I don't think so. Corbett helds his hands low and he was shorter than Foreman. Foreman is bound to nail him at some point over 12 rounds. Foreman had long arms and could mix up straight punches with wide looping shots. Corbett does not have the height and reach to stay away like a young Ali could. That means Foreman will land either a wide looping shot or use the threat of the wide looping punches to land straight ones. Once Foreman lands, its all over. You can't use a low guard vs Foreman. Even Ali held his hands unusually high vs George. I know this is old Foreman but even old George wasn't as slow as made out. He was quick enough to keep up with Holyfield. Corbett wins 3-4 rounds but then gets caught by a big left hook and Foreman batters him to a stoppage. Foreman tko 6.
Corbett a Pioneer in boxing who could probably with the right modern diet, training etc even make Middle Weight/Super Middleweight. George KO1. Hope they won’t need a stretcher for this one.
Too bloody small. Foreman had a good jab by that time and being a mover is all good and well if the other guy is loading up his shots, but old Foreman could jab all night. He still had decent timing and I don't think Corbett could eat too many of those and stay effective. He's still got to land his own punches to win and he'd get tagged too.

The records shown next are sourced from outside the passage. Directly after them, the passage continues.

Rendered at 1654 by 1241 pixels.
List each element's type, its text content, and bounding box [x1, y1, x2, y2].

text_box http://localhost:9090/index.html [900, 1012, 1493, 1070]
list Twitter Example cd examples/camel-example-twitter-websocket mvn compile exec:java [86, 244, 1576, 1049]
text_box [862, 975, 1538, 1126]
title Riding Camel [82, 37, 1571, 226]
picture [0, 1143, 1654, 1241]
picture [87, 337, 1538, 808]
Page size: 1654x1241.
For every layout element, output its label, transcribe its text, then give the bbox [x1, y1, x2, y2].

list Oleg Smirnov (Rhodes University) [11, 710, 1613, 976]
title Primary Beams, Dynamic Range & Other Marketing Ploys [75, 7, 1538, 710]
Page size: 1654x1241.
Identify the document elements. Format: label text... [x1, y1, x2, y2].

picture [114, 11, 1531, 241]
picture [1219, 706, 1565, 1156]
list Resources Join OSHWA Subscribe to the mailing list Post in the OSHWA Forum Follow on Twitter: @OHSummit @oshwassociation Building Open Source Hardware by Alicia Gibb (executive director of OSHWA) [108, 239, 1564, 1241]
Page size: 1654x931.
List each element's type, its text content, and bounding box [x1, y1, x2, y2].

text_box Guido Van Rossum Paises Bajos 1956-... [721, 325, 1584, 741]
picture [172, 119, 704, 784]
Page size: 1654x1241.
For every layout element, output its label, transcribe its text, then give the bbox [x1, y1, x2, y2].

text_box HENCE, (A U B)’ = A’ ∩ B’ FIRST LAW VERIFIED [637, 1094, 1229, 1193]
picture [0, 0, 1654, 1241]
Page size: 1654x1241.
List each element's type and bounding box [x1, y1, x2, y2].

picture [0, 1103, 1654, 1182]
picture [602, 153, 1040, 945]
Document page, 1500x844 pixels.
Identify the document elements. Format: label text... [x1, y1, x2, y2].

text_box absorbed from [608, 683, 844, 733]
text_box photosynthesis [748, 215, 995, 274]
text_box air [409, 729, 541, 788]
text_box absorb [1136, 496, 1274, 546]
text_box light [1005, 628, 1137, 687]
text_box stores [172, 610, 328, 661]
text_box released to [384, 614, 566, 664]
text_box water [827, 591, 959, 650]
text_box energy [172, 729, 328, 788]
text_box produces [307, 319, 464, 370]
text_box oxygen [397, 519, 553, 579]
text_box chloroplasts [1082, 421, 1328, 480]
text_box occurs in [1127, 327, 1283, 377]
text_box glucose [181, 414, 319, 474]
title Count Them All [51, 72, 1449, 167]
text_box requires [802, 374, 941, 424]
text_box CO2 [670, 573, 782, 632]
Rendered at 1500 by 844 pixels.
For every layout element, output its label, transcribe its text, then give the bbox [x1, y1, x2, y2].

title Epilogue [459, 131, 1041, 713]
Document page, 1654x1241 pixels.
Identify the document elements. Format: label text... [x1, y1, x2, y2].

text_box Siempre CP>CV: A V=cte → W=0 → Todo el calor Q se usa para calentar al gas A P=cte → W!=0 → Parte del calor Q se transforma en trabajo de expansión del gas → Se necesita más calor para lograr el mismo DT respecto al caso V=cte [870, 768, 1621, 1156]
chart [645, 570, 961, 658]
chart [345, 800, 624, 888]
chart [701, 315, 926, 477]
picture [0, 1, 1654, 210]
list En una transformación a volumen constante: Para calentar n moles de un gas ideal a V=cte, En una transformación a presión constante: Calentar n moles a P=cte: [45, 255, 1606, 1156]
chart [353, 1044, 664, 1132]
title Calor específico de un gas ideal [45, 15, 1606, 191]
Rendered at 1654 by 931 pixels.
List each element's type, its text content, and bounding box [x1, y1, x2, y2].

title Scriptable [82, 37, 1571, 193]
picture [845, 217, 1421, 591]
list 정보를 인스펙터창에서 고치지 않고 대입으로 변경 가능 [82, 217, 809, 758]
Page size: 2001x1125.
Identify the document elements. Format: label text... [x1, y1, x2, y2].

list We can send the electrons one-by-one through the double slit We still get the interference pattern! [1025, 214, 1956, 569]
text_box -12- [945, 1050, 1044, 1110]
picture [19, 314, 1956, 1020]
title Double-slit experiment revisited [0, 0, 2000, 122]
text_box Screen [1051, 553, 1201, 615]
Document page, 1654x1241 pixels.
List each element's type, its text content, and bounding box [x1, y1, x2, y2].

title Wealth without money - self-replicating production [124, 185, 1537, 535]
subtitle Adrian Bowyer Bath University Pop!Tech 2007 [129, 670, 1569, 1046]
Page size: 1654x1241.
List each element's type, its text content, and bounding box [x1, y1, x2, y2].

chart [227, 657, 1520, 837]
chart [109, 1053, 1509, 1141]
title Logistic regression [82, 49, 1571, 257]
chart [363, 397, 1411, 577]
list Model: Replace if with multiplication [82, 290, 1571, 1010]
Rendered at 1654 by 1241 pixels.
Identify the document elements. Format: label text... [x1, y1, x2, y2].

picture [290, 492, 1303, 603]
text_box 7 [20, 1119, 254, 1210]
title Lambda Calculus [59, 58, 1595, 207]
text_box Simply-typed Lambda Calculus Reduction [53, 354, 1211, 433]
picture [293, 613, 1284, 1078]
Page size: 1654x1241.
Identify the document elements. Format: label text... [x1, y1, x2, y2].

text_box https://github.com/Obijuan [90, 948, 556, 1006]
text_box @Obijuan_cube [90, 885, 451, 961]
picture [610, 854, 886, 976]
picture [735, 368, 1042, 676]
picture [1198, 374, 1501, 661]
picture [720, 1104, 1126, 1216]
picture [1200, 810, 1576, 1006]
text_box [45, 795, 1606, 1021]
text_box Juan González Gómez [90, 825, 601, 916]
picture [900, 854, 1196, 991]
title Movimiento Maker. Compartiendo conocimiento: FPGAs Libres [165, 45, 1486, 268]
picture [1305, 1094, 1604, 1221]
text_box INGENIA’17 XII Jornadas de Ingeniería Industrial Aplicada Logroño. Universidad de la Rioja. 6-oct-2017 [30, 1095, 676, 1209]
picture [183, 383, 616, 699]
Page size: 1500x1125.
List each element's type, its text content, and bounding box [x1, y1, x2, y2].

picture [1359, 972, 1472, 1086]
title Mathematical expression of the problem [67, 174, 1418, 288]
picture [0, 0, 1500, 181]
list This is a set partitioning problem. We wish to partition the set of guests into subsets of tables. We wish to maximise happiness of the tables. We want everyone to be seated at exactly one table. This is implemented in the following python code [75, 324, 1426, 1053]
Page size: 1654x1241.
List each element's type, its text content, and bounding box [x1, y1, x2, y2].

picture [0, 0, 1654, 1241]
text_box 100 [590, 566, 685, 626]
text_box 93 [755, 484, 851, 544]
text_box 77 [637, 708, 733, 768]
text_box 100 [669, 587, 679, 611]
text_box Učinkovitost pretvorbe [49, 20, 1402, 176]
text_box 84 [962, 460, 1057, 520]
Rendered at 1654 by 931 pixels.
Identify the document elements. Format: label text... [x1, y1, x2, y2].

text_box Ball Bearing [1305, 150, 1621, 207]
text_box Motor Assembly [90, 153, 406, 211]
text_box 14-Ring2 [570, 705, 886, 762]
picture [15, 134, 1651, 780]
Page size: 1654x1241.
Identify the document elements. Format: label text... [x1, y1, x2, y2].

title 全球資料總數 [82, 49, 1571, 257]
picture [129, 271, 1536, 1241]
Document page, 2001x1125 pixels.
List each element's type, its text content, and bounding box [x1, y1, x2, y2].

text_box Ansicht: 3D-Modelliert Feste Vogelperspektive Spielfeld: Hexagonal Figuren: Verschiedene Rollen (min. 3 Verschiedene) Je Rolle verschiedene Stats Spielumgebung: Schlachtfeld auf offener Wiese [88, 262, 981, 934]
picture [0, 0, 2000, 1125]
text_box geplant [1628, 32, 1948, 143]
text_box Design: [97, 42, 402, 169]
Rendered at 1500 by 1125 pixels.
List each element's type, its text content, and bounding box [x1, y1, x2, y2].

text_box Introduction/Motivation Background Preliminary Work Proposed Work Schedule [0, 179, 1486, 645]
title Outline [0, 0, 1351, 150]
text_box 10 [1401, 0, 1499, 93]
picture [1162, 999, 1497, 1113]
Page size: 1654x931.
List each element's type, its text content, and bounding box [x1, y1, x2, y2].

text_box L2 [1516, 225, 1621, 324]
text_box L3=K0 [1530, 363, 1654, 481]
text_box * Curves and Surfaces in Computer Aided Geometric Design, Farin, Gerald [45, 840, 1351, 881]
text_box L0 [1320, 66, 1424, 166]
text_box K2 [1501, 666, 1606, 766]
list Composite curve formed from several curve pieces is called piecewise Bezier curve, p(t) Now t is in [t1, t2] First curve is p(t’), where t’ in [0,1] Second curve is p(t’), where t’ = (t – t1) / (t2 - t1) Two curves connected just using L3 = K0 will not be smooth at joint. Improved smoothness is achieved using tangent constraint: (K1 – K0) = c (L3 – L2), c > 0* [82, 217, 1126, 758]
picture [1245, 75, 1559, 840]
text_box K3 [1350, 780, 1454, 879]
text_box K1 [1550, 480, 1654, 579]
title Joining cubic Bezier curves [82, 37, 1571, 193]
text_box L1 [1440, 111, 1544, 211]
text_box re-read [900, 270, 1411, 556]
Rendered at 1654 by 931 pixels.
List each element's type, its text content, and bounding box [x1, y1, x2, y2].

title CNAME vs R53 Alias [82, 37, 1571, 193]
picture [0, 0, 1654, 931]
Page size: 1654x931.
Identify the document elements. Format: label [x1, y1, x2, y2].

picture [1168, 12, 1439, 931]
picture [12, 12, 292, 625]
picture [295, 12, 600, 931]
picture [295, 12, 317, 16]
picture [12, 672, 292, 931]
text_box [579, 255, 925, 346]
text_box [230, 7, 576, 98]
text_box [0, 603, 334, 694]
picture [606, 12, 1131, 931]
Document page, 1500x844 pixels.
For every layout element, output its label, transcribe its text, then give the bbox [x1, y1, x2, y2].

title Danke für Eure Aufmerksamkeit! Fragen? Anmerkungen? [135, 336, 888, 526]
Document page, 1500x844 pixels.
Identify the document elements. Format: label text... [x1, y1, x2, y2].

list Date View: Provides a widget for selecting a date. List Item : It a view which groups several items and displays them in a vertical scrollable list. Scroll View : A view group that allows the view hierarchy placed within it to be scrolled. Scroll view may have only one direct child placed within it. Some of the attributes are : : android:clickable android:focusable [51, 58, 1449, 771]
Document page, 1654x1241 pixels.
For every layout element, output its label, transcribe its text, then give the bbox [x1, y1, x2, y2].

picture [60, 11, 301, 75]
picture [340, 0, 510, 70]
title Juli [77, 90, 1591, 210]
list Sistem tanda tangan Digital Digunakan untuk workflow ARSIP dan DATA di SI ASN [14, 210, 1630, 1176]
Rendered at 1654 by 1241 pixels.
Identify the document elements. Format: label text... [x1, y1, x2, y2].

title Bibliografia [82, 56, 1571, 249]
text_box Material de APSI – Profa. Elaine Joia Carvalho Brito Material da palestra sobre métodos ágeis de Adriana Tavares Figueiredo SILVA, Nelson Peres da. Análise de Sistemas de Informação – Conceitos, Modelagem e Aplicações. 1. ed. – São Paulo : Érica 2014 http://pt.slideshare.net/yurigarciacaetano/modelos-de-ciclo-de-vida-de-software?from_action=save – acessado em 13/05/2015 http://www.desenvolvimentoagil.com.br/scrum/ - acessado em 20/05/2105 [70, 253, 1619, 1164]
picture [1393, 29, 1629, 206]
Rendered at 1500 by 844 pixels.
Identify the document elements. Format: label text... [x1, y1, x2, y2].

In a previous post on this forum, the following is how Fitz described Corbett: "Corbett did not work well at all....There was not a clean punch in this fight. When Corbett tried a hook, instead of having his arm crooked properly he would have it out at full length and swing in. There was no steam in those blows." Not even counting the fact that Corbett would be in there wearing a miniature version of one of those things that Sumo wrestlers wear, and throwing straight-arm hooks, this is an absolute comical mismatch IMO in which Corbett doesn't win a round. Not seeing anything in that film of the Fitz fight that would lead me to believe that Corbett would have any chance at all against George, even with the lateral movement that could potentially trouble him. Corbett at best maybe mirrors what Adilson Rodrigues did against Foreman. If the Fitz fight is anywhere near the best version of Corbett, I'm not certain he cracks the top 50 in the 90's, much less beats George. There didn't appear to be much there at all.
In my view, Foreman, in pure power, was the hardest hitting boxer in the history of the sport. Gentleman Jim Corbett does not get past even the 1990's punching power of Big George Foreman. In spite of Jim's stylistic advantages, George Foreman over James J. Corbett by stoppage.
Fitzsimmons was a friend to all, a funny and joking man. He only hated one man: Corbett. I wouldn't put too much weight on his words about Corbett. During their fight, Gentleman Jim knocked Fitzsimmons down and won most of the rounds. Was he really as bad as Fitz said? He could win or lose to Foreman, but he had technical skills.